Hey everyone, I'm reaching out because I'm dealing with some intermittent networking issues at the pod level in AWS EKS. I'm relatively new to AWS and EKS, so any help would be appreciated! Here's the setup:
- **Environment:** Using AWS Govcloud with a fully private EKS cluster (VPC with private endpoints and hosted zones).
- I've got a vanilla EKS cluster with three addons: VPC CNI, CoreDNS, and Kube-proxy, plus a custom service CIDR range. The worker nodes are configured with the necessary DNS cluster IP flag.
**The Problem:**
I deployed a node group with three nodes and everything worked fine at first. I could communicate between pods and resolve DNS queries. However, the next day, I found that there was no network connectivity at the pod level, and DNS resolutions were failing.
When I scaled the node group to six, the new nodes worked fine, but the original three still had issues with DNS resolution and connectivity.
I've checked that CoreDNS, AWS-Node, and Kube-proxy pods are running without errors. I looked at the kubelet logs and everything seems good. I've verified that the /etc/resolv.conf in pods has the correct CoreDNS IP. I've even enabled CoreDNS logging but didn't see anything helpful.
I did notice some potential bandwidth drops, but I'm not sure if that's the problem. I checked CloudWatch for any logs about dropped connections but didn't find anything alarming.

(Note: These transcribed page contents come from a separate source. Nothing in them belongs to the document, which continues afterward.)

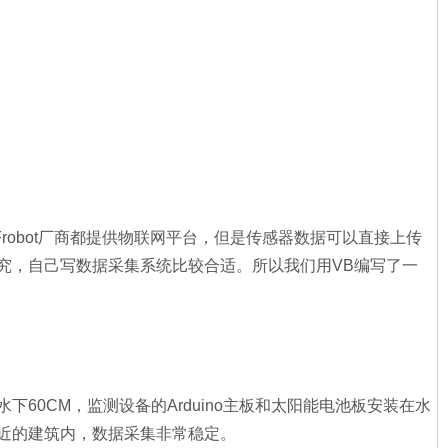
Frobot厂商都提供物联网平台，但是传感器数据可以直接上传
究，自己写数据采集系统比较合适。所以我们用VB编写了一
0CM，监测设备的Arduino主板和太阳能电池板安装在水
近的建筑内，数据采集非常稳定。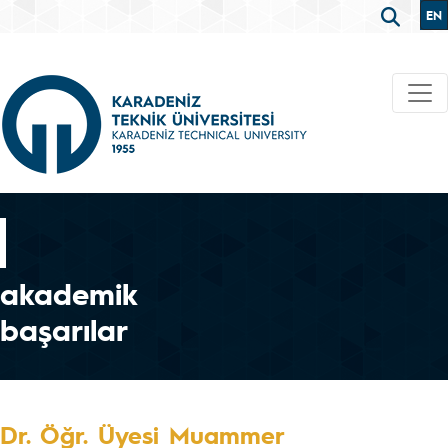
EN
akademik
başarılar
Dr. Öğr. Üyesi Muammer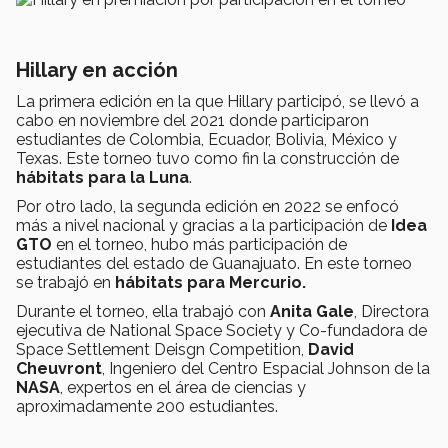
Hillary en acción
La primera edición en la que Hillary participó, se llevó a
cabo en noviembre del 2021 donde participaron
estudiantes de Colombia, Ecuador, Bolivia, México y
Texas. Este torneo tuvo como fin la construcción de
hábitats para la Luna
.
Por otro lado, la segunda edición en 2022 se enfocó
más a nivel nacional y gracias a la participación de
Idea
GTO
en el torneo, hubo más participación de
estudiantes del estado de Guanajuato. En este torneo
se trabajó en
hábitats para Mercurio.
Durante el torneo, ella trabajó con
Anita Gale
, Directora
ejecutiva de National Space Society y Co-fundadora de
Space Settlement Deisgn Competition,
David
Cheuvront
, Ingeniero del Centro Espacial Johnson de la
NASA
, expertos en el área de ciencias y
aproximadamente 200 estudiantes.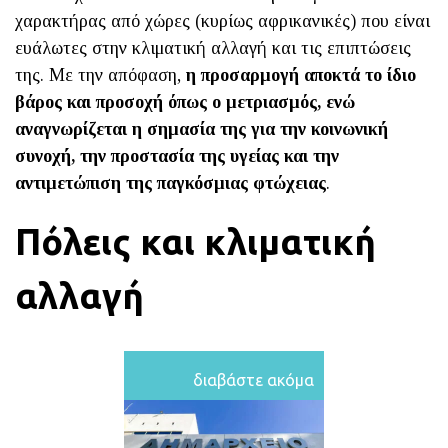
χαρακτήρας από χώρες (κυρίως αφρικανικές) που είναι
ευάλωτες στην κλιματική αλλαγή και τις επιπτώσεις
της. Με την απόφαση,
η προσαρμογή αποκτά το ίδιο
βάρος και προσοχή όπως ο μετριασμός, ενώ
αναγνωρίζεται η σημασία της για την κοινωνική
συνοχή, την προστασία της υγείας και την
αντιμετώπιση της παγκόσμιας φτώχειας
.
Πόλεις και κλιματική
αλλαγή
διαβάστε ακόμα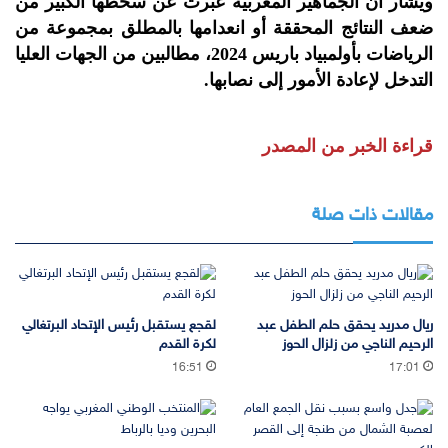
ويشار أن الجماهير المغربية عبرت عن سخطها الكبير من
ضعف النتائج المحققة أو انعدامها بالمطلق بمجموعة من
الرياضات بأولمبياد باريس 2024، مطالبين من الجهات العليا
التدخل لإعادة الأمور إلى نصابها.
قراءة الخبر من المصدر
مقالات ذات صلة
ريال مدريد يحقق حلم الطفل عبد
لقجع يستقبل رئيس الإتحاد البرتغالي
الرحيم الناجي من زلزال الحوز
لكرة القدم
16:51
17:01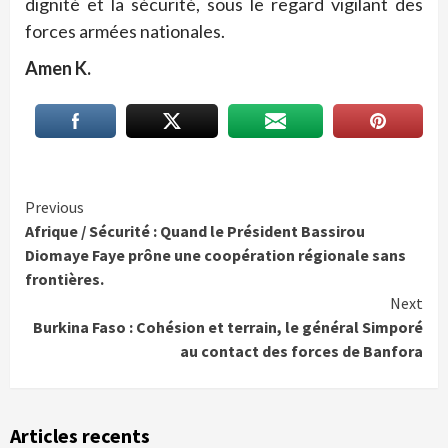
dignité et la sécurité, sous le regard vigilant des
forces armées nationales.
Amen K.
Continue
Previous
Afrique / Sécurité : Quand le Président Bassirou
Reading
Diomaye Faye prône une coopération régionale sans
frontières.
Next
Burkina Faso : Cohésion et terrain, le général Simporé
au contact des forces de Banfora
Articles recents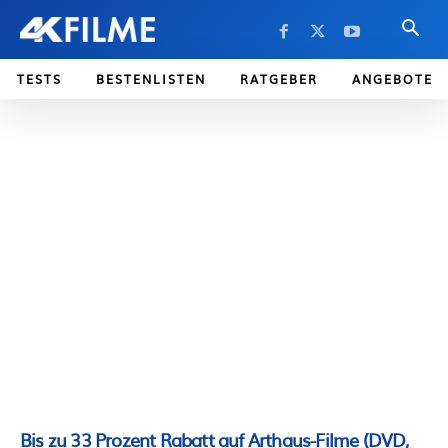
TESTS
BESTENLISTEN
RATGEBER
ANGEBOTE
Bis zu 33 Prozent Rabatt auf Arthaus-Filme (DVD,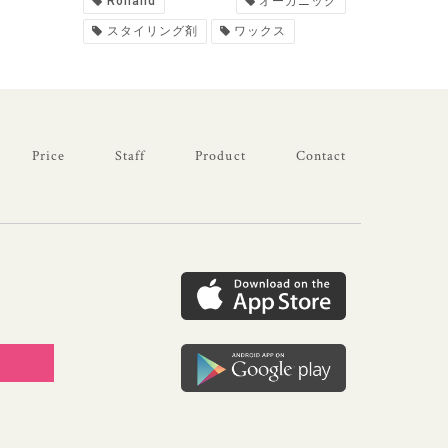
Rolland
オーガニック
スタイリング剤
ワックス
Price
Staff
Product
Contact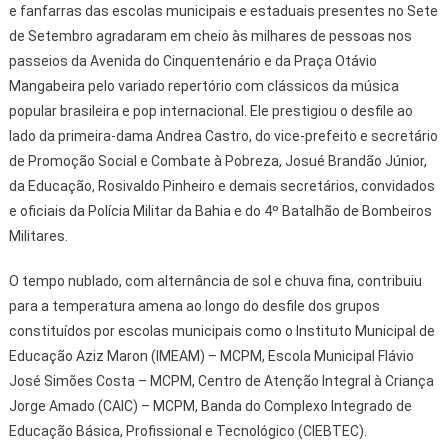
e fanfarras das escolas municipais e estaduais presentes no Sete
de Setembro agradaram em cheio às milhares de pessoas nos
passeios da Avenida do Cinquentenário e da Praça Otávio
Mangabeira pelo variado repertório com clássicos da música
popular brasileira e pop internacional. Ele prestigiou o desfile ao
lado da primeira-dama Andrea Castro, do vice-prefeito e secretário
de Promoção Social e Combate à Pobreza, Josué Brandão Júnior,
da Educação, Rosivaldo Pinheiro e demais secretários, convidados
e oficiais da Polícia Militar da Bahia e do 4º Batalhão de Bombeiros
Militares.
O tempo nublado, com alternância de sol e chuva fina, contribuiu
para a temperatura amena ao longo do desfile dos grupos
constituídos por escolas municipais como o Instituto Municipal de
Educação Aziz Maron (IMEAM) – MCPM, Escola Municipal Flávio
José Simões Costa – MCPM, Centro de Atenção Integral à Criança
Jorge Amado (CAIC) – MCPM, Banda do Complexo Integrado de
Educação Básica, Profissional e Tecnológico (CIEBTEC).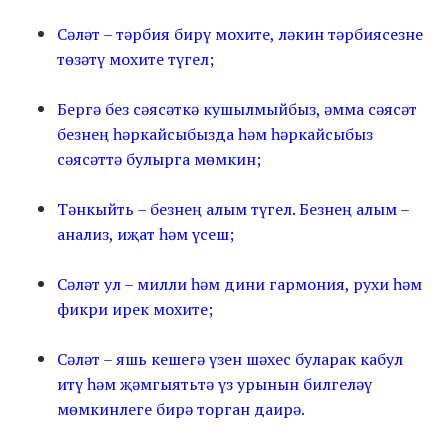
Сәләт – тәрбия бирү мохите, ләкин тәрбиясезне
төзәтү мохите түгел;
Бергә без сәясәткә кушылмыйбыз, әмма сәясәт
безнең һәркайсыбызда һәм һәркайсыбыз
сәясәттә булырга мөмкин;
Тәнкыйть – безнең алым түгел. Безнең алым –
анализ, иҗат һәм үсеш;
Сәләт ул – милли һәм дини гармония, рухи һәм
фикри ирек мохите;
Сәләт – яшь кешегә үзен шәхес буларак кабул
итү һәм җәмгыятьтә үз урынын билгеләү
мөмкинлеге бирә торган даирә.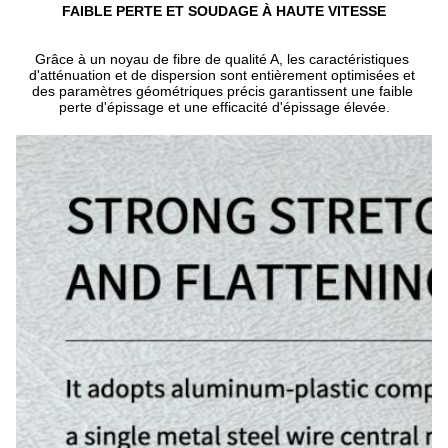
FAIBLE PERTE ET SOUDAGE À HAUTE VITESSE
Grâce à un noyau de fibre de qualité A, les caractéristiques 
d'atténuation et de dispersion sont entièrement optimisées et 
des paramètres géométriques précis garantissent une faible 
perte d'épissage et une efficacité d'épissage élevée.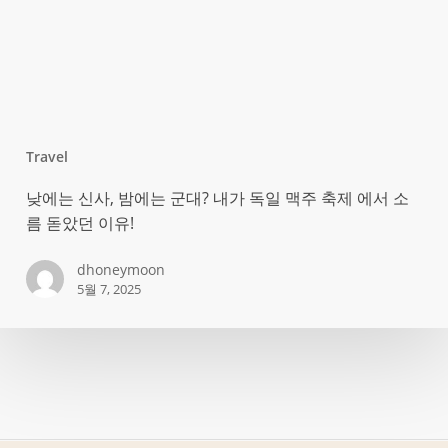
우
리
가
피
렌
체
Travel
‘천
낮
낮에는 신사, 밤에는 군대? 내가 독일 맥주 축제 에서 소
국
에
름 돋았던 이유!
의
는
문’
신
dhoneymoon
앞
5월 7, 2025
사,
에
밤
서
에
놓
는
치
군
고
대?
있
내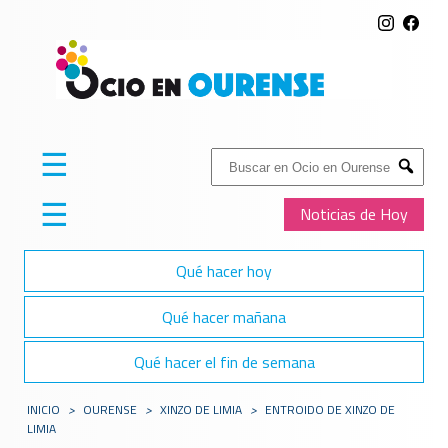
☰
Buscar:
Submit
☰
Noticias de Hoy
Qué hacer hoy
Qué hacer mañana
Qué hacer el fin de semana
INICIO
>
OURENSE
>
XINZO DE LIMIA
>
ENTROIDO DE XINZO DE
LIMIA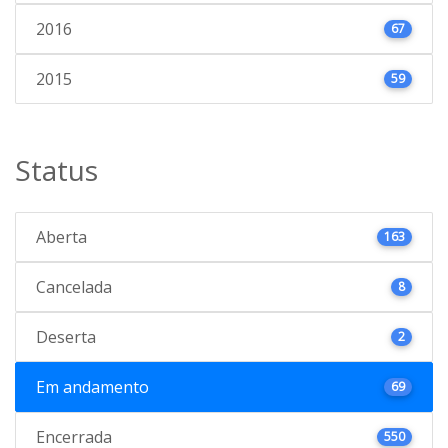
2016
67
2015
59
Status
Aberta
163
Cancelada
8
Deserta
2
Em andamento
69
Encerrada
550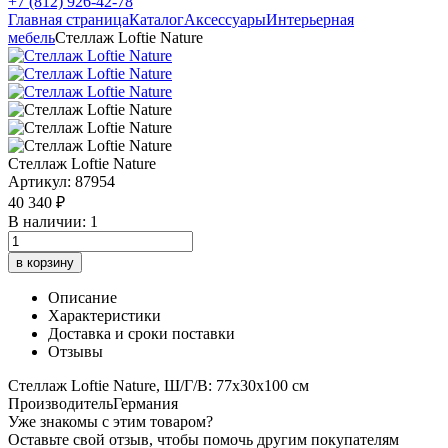
+7 (812) 926-42-78
Главная страница
Каталог
Аксессуары
Интерьерная
мебель
Стеллаж Loftie Nature
Стеллаж Loftie Nature
Артикул: 87954
40 340 ₽
В наличии: 1
в корзину
Описание
Характеристики
Доставка и сроки поставки
Отзывы
Стеллаж Loftie Nature, Ш/Г/В: 77х30х100 см
Производитель
Германия
Уже знакомы с этим товаром?
Оставьте свой отзыв, чтобы помочь другим покупателям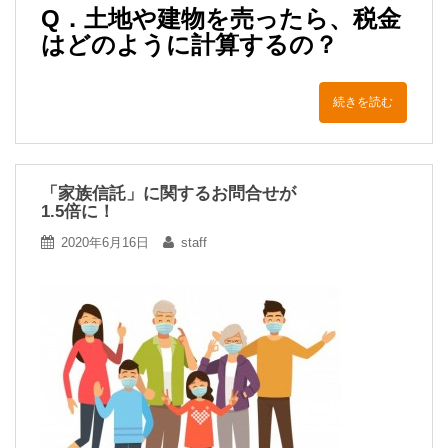
Q．土地や建物を売ったら、税金
はどのように計算するの？
続きを読む
「家族信託」に関するお問合せが
1.5倍に！
2020年6月16日
staff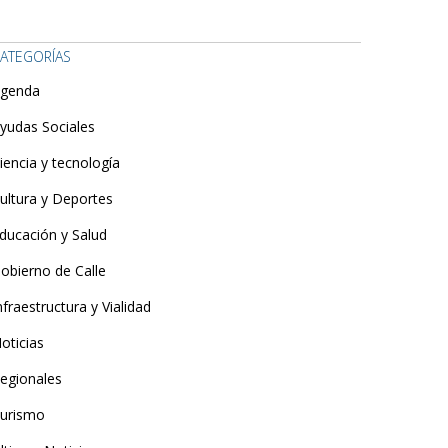
ATEGORÍAS
genda
yudas Sociales
iencia y tecnología
ultura y Deportes
ducación y Salud
obierno de Calle
nfraestructura y Vialidad
oticias
egionales
urismo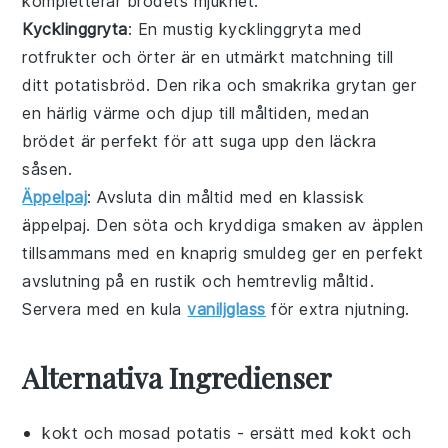
kompletterar brödets mjukhet.
Kycklinggryta
: En mustig
kycklinggryta
med
rotfrukter
och
örter
är en utmärkt matchning till
ditt potatisbröd. Den rika och smakrika
grytan
ger
en härlig värme och djup till måltiden, medan
brödet är perfekt för att suga upp den läckra
såsen
.
Äppelpaj
: Avsluta din måltid med en klassisk
äppelpaj
. Den söta och kryddiga smaken av
äpplen
tillsammans med en knaprig
smuldeg
ger en perfekt
avslutning på en rustik och hemtrevlig måltid.
Servera med en kula
vaniljglass
för extra njutning.
Alternativa Ingredienser
kokt och mosad potatis
- ersätt med
kokt och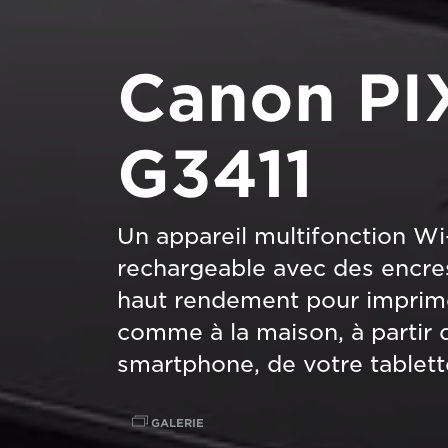
Canon P
G3411
Un appareil multifonction Wi
rechargeable avec des encre
haut rendement pour imprime
comme à la maison, à partir 
smartphone, de votre tablett
GALERIE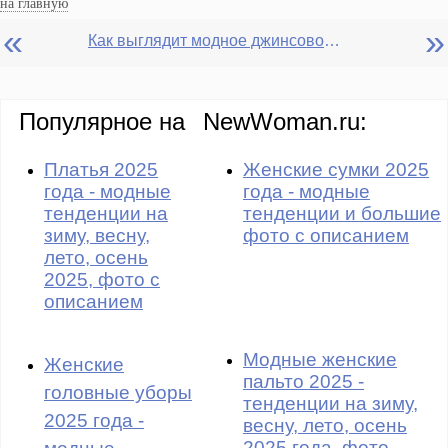
на главную
«
»
Как выглядит модное джинсовое платье 2017 года - фото
Популярное на
NewWoman.ru:
Платья 2025
Женские сумки 2025
года - модные
года - модные
тенденции на
тенденции и большие
зиму, весну,
фото с описанием
лето, осень
2025, фото с
описанием
Модные женские
Женские
пальто 2025 -
головные уборы
тенденции на зиму,
2025 года -
весну, лето, осень
2025 года, фото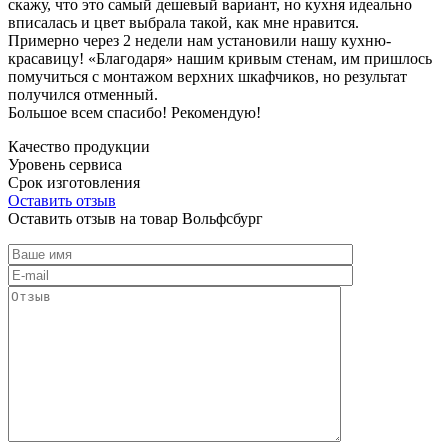
скажу, что это самый дешевый вариант, но кухня идеально
вписалась и цвет выбрала такой, как мне нравится.
Примерно через 2 недели нам установили нашу кухню-
красавицу! «Благодаря» нашим кривым стенам, им пришлось
помучиться с монтажом верхних шкафчиков, но результат
получился отменный.
Большое всем спасибо! Рекомендую!
Качество продукции
Уровень сервиса
Срок изготовления
Оставить отзыв
Оставить отзыв на товар Вольфсбург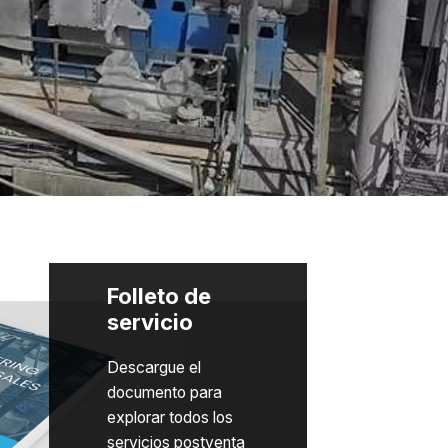
Folleto de
servicio
Descargue el
documento para
explorar todos los
servicios postventa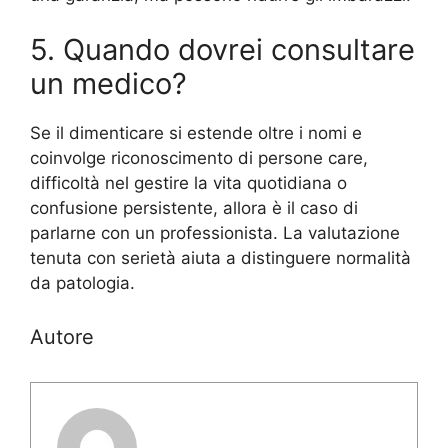
5. Quando dovrei consultare
un medico?
Se il dimenticare si estende oltre i nomi e
coinvolge riconoscimento di persone care,
difficoltà nel gestire la vita quotidiana o
confusione persistente, allora è il caso di
parlarne con un professionista. La valutazione
tenuta con serietà aiuta a distinguere normalità
da patologia.
Autore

I've got Ubuntu 22.04 on my self-managed nodes and I'm wondering if the FIPS settings could be contributing to the issue. Any insights or troubleshooting steps would be super helpful! Thanks!
1 Answer
I've faced similar strange networking issues in the past. In some cases, it turned out to be related to memory exhaustion on the nodes. If the available memory gets too low, vital processes like the kubelet can crash without clear error messages, leading to nodes appearing ready but unresponsive. I recommend checking your instance type. I used to run t3.mediums but saw better stability after upgrading to larger instances.
Are you still experiencing issues with the larger instances? Sometimes they behave similarly for a few hours before the problem returns, so keep an eye on it!
That's an interesting thought! I hadn't considered memory limits. Since I only have Nginx running for testing, I thought t3.mediums would be enough. I'll upgrade to some m5.xlarge instances and see if the problem persists. I also got logs from CoreDNS after deploying on the problematic nodes—it seems like it's not reaching the VPC DNS. I'm currently doing tcpdumps to analyze outgoing traffic. I'll update if there’s any progress!